Severus was vooral populair bij zijn wapenbroeders, de Romeinse soldaten. Hij verhoogde hun soldij enorm en stond hen toe grote sommen te innen bij openbare festiviteiten. Hij stond de soldaten toe om met hun vrouwen te leven, in plaats van hen te beperken tot hun kazernes.
Maar met deze reformatie kwam ook machtsmisbruik. De Romeinse regering verviel geleidelijk tot militair despotisme, omdat de soldaten mettertijd decadent werden. De politiek van Severus verergerde dit alleen maar toen de Praetoriaanse praefect werd benoemd tot hoofd van het leger, evenals van financiën en recht, en de keizer ging vertegenwoordigen in elke tak van bestuur. Eén praefect, Plautianus, was zo corrupt dat hij bijna een opstand veroorzaakte, wat Severus ertoe aanzette hem te laten executeren.

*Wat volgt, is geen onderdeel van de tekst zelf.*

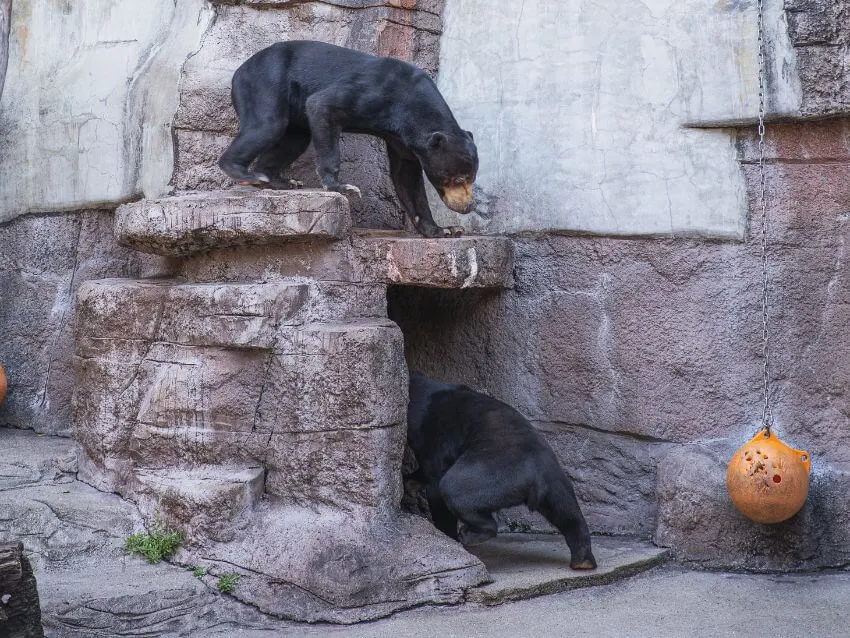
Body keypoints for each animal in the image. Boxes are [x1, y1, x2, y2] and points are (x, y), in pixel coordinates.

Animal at [217, 40, 476, 240]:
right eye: (458, 178)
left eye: (471, 178)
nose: (468, 206)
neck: (412, 106)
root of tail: (240, 69)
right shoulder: (373, 93)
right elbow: (322, 104)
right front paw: (343, 187)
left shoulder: (403, 139)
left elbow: (407, 177)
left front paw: (445, 230)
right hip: (264, 83)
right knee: (267, 124)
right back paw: (247, 173)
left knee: (294, 140)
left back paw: (280, 180)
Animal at [406, 372, 596, 572]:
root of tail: (536, 477)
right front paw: (410, 481)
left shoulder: (435, 439)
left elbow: (435, 484)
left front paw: (447, 537)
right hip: (556, 482)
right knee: (567, 513)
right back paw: (583, 560)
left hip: (491, 472)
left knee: (453, 489)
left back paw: (469, 534)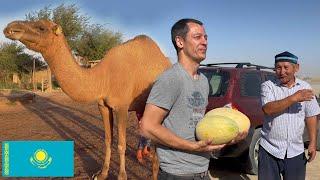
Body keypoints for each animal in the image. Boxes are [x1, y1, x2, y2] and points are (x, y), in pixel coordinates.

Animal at [3, 19, 171, 179]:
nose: (10, 28)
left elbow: (121, 144)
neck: (103, 77)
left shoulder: (121, 106)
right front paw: (102, 174)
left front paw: (121, 176)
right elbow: (108, 140)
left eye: (41, 27)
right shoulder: (103, 106)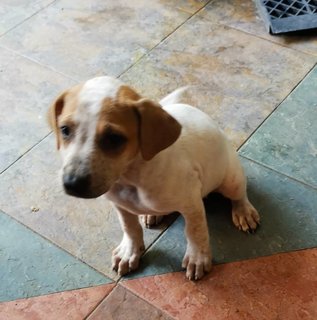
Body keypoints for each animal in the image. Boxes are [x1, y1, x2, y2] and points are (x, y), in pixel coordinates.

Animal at [47, 77, 260, 280]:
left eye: (114, 138)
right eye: (64, 130)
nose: (72, 183)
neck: (131, 178)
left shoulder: (192, 203)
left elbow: (195, 231)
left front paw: (198, 258)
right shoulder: (120, 205)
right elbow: (130, 227)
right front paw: (130, 252)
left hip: (230, 179)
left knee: (239, 194)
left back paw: (243, 211)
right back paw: (152, 215)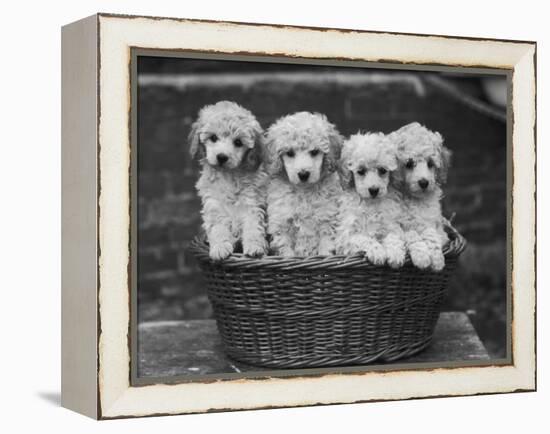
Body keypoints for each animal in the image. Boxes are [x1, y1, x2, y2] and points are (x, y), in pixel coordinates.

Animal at [189, 100, 268, 260]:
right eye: (213, 138)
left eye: (238, 142)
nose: (222, 157)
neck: (229, 176)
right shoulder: (214, 204)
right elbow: (218, 228)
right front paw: (220, 248)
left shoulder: (252, 203)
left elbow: (253, 226)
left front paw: (255, 247)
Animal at [264, 110, 344, 258]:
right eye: (289, 153)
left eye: (314, 152)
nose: (303, 174)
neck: (304, 191)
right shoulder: (281, 222)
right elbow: (286, 249)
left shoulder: (327, 218)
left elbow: (326, 245)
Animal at [334, 132, 408, 268]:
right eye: (361, 171)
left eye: (382, 170)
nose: (374, 190)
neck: (371, 204)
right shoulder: (345, 236)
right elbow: (364, 238)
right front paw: (378, 252)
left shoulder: (391, 224)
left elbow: (394, 236)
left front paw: (395, 254)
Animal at [388, 122, 452, 270]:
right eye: (409, 163)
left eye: (431, 163)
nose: (424, 182)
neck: (414, 199)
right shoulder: (397, 224)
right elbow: (411, 234)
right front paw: (422, 256)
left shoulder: (435, 225)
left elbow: (431, 234)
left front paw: (437, 259)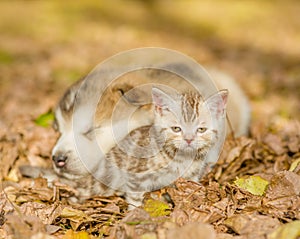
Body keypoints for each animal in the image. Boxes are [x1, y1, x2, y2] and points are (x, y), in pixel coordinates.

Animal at [96, 87, 227, 206]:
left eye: (201, 129)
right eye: (176, 128)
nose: (189, 139)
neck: (182, 158)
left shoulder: (191, 176)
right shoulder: (135, 174)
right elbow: (135, 198)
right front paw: (137, 212)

Septimius Severus was meer een militair leider dan een politicus, omdat hij een groot deel van zijn leven met het zwaard had geleefd. Deze militaire mentaliteit droeg hij over op zijn heerschappij als keizer. Hij was geen voorstander van tussenpersonen, en oefende zelf zowel de wetgevende als de uitvoerende macht uit. Daarin gedroeg hij zich meer als een monarch, zoals Lodewijk XIV, die voelde dat zijn rol er een van absolute macht was. Vertrouwend op zijn instinct, overspoelde Severus de senaat met slaven geïmporteerd uit de oostelijke provincies. Hij koos mensen waarvan hij wist dat ze onderdanig zouden zijn aan zijn gezag. Op deze manier maakte hij zijn wil en zijn alleen heerschappij over het Romeinse volk.
Andere militaire campagnes tijdens zijn bewind waren onder meer zijn oorlog met de Parthen. Hij veroverde hun hoofdstad, Ctesiphon, in het oosten, waarbij hij veel van de inwoners doodde en daarna wel 100.000 tot slaaf maakte. De schatkist van de Parthen werd volledig leeggehaald. Het gevolg was dat Noord-Mesopotamië weer een Romeinse provincie werd.
Door een huwelijk met zijn tweede vrouw Julia Domna kreeg hij twee kinderen: Caracalla en Geta, die later samen het keizerrijk zouden regeren. Helaas eindigde het met bloedvergieten tussen broers en zussen: Caracalla vermoordde uit jaloezie zijn broer en eiste het rijk helemaal voor zichzelf op.
Severus’ laatste veldtocht bracht hij door in Noord-Brittannië, voorbij de Muur van Hadrianus, waar hij Schotland trachtte in te nemen. Te zwak en verminderd van zijn vroegere kracht, was Severus niet in staat dit te volbrengen, en de “verovering” eindigde in een mislukking. Slechts kort daarna stierf hij te York op 4 februari 211 n. Chr. op de leeftijd van 65 jaar, na 18 jaar geregeerd te hebben. De senaat beloonde hem later met goddelijke eer en vergoddelijkte de oorlogskeizer als een van Rome’s grootste beschermers.